STATED TASK ->
Return the full listing exactly as it is written.
** Start of EXCERPTED DATA **
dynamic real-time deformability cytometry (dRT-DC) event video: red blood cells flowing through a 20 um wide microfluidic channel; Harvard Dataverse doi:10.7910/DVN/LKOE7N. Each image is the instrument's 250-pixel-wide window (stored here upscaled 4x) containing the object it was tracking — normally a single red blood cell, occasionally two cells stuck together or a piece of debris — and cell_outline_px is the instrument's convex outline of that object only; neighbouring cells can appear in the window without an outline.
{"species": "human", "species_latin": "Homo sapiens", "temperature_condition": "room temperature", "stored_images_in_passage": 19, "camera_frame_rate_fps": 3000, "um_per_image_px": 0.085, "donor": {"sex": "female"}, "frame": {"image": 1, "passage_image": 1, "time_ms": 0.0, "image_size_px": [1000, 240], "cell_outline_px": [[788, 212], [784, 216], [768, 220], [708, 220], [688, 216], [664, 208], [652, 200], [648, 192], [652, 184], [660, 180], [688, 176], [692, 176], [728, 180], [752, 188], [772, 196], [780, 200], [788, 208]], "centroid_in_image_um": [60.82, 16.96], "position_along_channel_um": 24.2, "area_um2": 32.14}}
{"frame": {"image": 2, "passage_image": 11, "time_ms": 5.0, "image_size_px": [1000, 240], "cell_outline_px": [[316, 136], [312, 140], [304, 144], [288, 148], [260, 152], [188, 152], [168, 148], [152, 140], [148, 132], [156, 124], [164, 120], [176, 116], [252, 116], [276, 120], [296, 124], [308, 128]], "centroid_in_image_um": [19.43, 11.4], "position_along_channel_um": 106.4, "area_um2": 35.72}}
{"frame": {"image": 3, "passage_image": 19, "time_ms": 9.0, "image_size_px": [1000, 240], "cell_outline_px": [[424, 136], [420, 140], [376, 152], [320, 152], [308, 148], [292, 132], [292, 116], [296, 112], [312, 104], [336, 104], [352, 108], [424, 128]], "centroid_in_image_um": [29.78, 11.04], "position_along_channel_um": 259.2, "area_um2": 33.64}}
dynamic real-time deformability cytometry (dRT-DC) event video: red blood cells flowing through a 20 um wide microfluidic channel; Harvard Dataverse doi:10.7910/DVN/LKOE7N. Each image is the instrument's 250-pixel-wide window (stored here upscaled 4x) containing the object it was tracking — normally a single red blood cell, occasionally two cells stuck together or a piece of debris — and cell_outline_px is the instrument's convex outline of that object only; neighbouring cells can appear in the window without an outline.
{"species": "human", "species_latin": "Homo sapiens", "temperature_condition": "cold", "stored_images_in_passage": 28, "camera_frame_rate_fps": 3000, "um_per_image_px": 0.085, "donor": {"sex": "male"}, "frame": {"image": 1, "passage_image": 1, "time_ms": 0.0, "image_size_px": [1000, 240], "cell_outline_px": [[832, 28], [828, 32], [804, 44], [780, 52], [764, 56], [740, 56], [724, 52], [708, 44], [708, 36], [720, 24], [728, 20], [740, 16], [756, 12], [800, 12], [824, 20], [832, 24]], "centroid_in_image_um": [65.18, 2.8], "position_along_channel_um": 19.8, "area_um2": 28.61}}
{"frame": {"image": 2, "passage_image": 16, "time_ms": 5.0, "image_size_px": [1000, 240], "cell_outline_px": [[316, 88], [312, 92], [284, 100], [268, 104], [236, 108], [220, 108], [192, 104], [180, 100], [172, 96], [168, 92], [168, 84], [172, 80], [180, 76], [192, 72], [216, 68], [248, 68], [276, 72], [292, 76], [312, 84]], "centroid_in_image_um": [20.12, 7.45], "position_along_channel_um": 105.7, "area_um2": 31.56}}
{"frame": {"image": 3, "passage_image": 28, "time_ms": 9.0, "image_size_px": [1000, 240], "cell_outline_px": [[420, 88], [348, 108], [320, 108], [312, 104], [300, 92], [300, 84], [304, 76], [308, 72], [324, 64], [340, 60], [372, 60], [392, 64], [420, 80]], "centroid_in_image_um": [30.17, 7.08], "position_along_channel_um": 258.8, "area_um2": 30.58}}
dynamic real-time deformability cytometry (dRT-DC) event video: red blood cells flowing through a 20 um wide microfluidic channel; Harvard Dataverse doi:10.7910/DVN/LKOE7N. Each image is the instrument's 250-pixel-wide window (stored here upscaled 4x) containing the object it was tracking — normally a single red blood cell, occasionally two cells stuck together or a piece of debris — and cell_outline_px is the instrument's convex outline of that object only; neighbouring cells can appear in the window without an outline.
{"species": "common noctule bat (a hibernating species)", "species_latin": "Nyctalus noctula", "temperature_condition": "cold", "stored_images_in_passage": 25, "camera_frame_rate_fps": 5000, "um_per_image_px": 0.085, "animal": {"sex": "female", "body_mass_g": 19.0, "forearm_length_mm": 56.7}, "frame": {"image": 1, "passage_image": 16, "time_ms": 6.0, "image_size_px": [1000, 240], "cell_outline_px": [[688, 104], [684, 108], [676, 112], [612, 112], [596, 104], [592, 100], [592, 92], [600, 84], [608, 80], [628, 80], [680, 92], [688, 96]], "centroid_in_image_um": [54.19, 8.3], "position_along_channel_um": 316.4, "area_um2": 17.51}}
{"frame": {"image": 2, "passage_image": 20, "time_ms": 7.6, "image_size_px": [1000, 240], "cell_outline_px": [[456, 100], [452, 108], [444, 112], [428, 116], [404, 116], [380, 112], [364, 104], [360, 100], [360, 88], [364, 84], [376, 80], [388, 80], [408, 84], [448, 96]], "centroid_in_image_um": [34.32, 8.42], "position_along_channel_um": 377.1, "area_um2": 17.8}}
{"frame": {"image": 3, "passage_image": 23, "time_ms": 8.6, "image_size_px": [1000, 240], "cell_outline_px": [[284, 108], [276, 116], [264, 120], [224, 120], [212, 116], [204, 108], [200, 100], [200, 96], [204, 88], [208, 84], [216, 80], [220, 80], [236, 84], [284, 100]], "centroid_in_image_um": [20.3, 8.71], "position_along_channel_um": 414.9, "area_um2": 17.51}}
** End of EXCERPTED DATA **
TASK ANSWER ->
dynamic real-time deformability cytometry (dRT-DC) event video: red blood cells flowing through a 20 um wide microfluidic channel; Harvard Dataverse doi:10.7910/DVN/LKOE7N. Each image is the instrument's 250-pixel-wide window (stored here upscaled 4x) containing the object it was tracking — normally a single red blood cell, occasionally two cells stuck together or a piece of debris — and cell_outline_px is the instrument's convex outline of that object only; neighbouring cells can appear in the window without an outline.
{"species": "human", "species_latin": "Homo sapiens", "temperature_condition": "room temperature", "stored_images_in_passage": 19, "camera_frame_rate_fps": 3000, "um_per_image_px": 0.085, "donor": {"sex": "female"}, "frame": {"image": 1, "passage_image": 1, "time_ms": 0.0, "image_size_px": [1000, 240], "cell_outline_px": [[788, 212], [784, 216], [768, 220], [708, 220], [688, 216], [664, 208], [652, 200], [648, 192], [652, 184], [660, 180], [688, 176], [692, 176], [728, 180], [752, 188], [772, 196], [780, 200], [788, 208]], "centroid_in_image_um": [60.82, 16.96], "position_along_channel_um": 24.2, "area_um2": 32.14}}
{"frame": {"image": 2, "passage_image": 11, "time_ms": 5.0, "image_size_px": [1000, 240], "cell_outline_px": [[316, 136], [312, 140], [304, 144], [288, 148], [260, 152], [188, 152], [168, 148], [152, 140], [148, 132], [156, 124], [164, 120], [176, 116], [252, 116], [276, 120], [296, 124], [308, 128]], "centroid_in_image_um": [19.43, 11.4], "position_along_channel_um": 106.4, "area_um2": 35.72}}
{"frame": {"image": 3, "passage_image": 19, "time_ms": 9.0, "image_size_px": [1000, 240], "cell_outline_px": [[424, 136], [420, 140], [376, 152], [320, 152], [308, 148], [292, 132], [292, 116], [296, 112], [312, 104], [336, 104], [352, 108], [424, 128]], "centroid_in_image_um": [29.78, 11.04], "position_along_channel_um": 259.2, "area_um2": 33.64}}
dynamic real-time deformability cytometry (dRT-DC) event video: red blood cells flowing through a 20 um wide microfluidic channel; Harvard Dataverse doi:10.7910/DVN/LKOE7N. Each image is the instrument's 250-pixel-wide window (stored here upscaled 4x) containing the object it was tracking — normally a single red blood cell, occasionally two cells stuck together or a piece of debris — and cell_outline_px is the instrument's convex outline of that object only; neighbouring cells can appear in the window without an outline.
{"species": "human", "species_latin": "Homo sapiens", "temperature_condition": "cold", "stored_images_in_passage": 28, "camera_frame_rate_fps": 3000, "um_per_image_px": 0.085, "donor": {"sex": "male"}, "frame": {"image": 1, "passage_image": 1, "time_ms": 0.0, "image_size_px": [1000, 240], "cell_outline_px": [[832, 28], [828, 32], [804, 44], [780, 52], [764, 56], [740, 56], [724, 52], [708, 44], [708, 36], [720, 24], [728, 20], [740, 16], [756, 12], [800, 12], [824, 20], [832, 24]], "centroid_in_image_um": [65.18, 2.8], "position_along_channel_um": 19.8, "area_um2": 28.61}}
{"frame": {"image": 2, "passage_image": 16, "time_ms": 5.0, "image_size_px": [1000, 240], "cell_outline_px": [[316, 88], [312, 92], [284, 100], [268, 104], [236, 108], [220, 108], [192, 104], [180, 100], [172, 96], [168, 92], [168, 84], [172, 80], [180, 76], [192, 72], [216, 68], [248, 68], [276, 72], [292, 76], [312, 84]], "centroid_in_image_um": [20.12, 7.45], "position_along_channel_um": 105.7, "area_um2": 31.56}}
{"frame": {"image": 3, "passage_image": 28, "time_ms": 9.0, "image_size_px": [1000, 240], "cell_outline_px": [[420, 88], [348, 108], [320, 108], [312, 104], [300, 92], [300, 84], [304, 76], [308, 72], [324, 64], [340, 60], [372, 60], [392, 64], [420, 80]], "centroid_in_image_um": [30.17, 7.08], "position_along_channel_um": 258.8, "area_um2": 30.58}}
dynamic real-time deformability cytometry (dRT-DC) event video: red blood cells flowing through a 20 um wide microfluidic channel; Harvard Dataverse doi:10.7910/DVN/LKOE7N. Each image is the instrument's 250-pixel-wide window (stored here upscaled 4x) containing the object it was tracking — normally a single red blood cell, occasionally two cells stuck together or a piece of debris — and cell_outline_px is the instrument's convex outline of that object only; neighbouring cells can appear in the window without an outline.
{"species": "common noctule bat (a hibernating species)", "species_latin": "Nyctalus noctula", "temperature_condition": "cold", "stored_images_in_passage": 25, "camera_frame_rate_fps": 5000, "um_per_image_px": 0.085, "animal": {"sex": "female", "body_mass_g": 19.0, "forearm_length_mm": 56.7}, "frame": {"image": 1, "passage_image": 16, "time_ms": 6.0, "image_size_px": [1000, 240], "cell_outline_px": [[688, 104], [684, 108], [676, 112], [612, 112], [596, 104], [592, 100], [592, 92], [600, 84], [608, 80], [628, 80], [680, 92], [688, 96]], "centroid_in_image_um": [54.19, 8.3], "position_along_channel_um": 316.4, "area_um2": 17.51}}
{"frame": {"image": 2, "passage_image": 20, "time_ms": 7.6, "image_size_px": [1000, 240], "cell_outline_px": [[456, 100], [452, 108], [444, 112], [428, 116], [404, 116], [380, 112], [364, 104], [360, 100], [360, 88], [364, 84], [376, 80], [388, 80], [408, 84], [448, 96]], "centroid_in_image_um": [34.32, 8.42], "position_along_channel_um": 377.1, "area_um2": 17.8}}
{"frame": {"image": 3, "passage_image": 23, "time_ms": 8.6, "image_size_px": [1000, 240], "cell_outline_px": [[284, 108], [276, 116], [264, 120], [224, 120], [212, 116], [204, 108], [200, 100], [200, 96], [204, 88], [208, 84], [216, 80], [220, 80], [236, 84], [284, 100]], "centroid_in_image_um": [20.3, 8.71], "position_along_channel_um": 414.9, "area_um2": 17.51}}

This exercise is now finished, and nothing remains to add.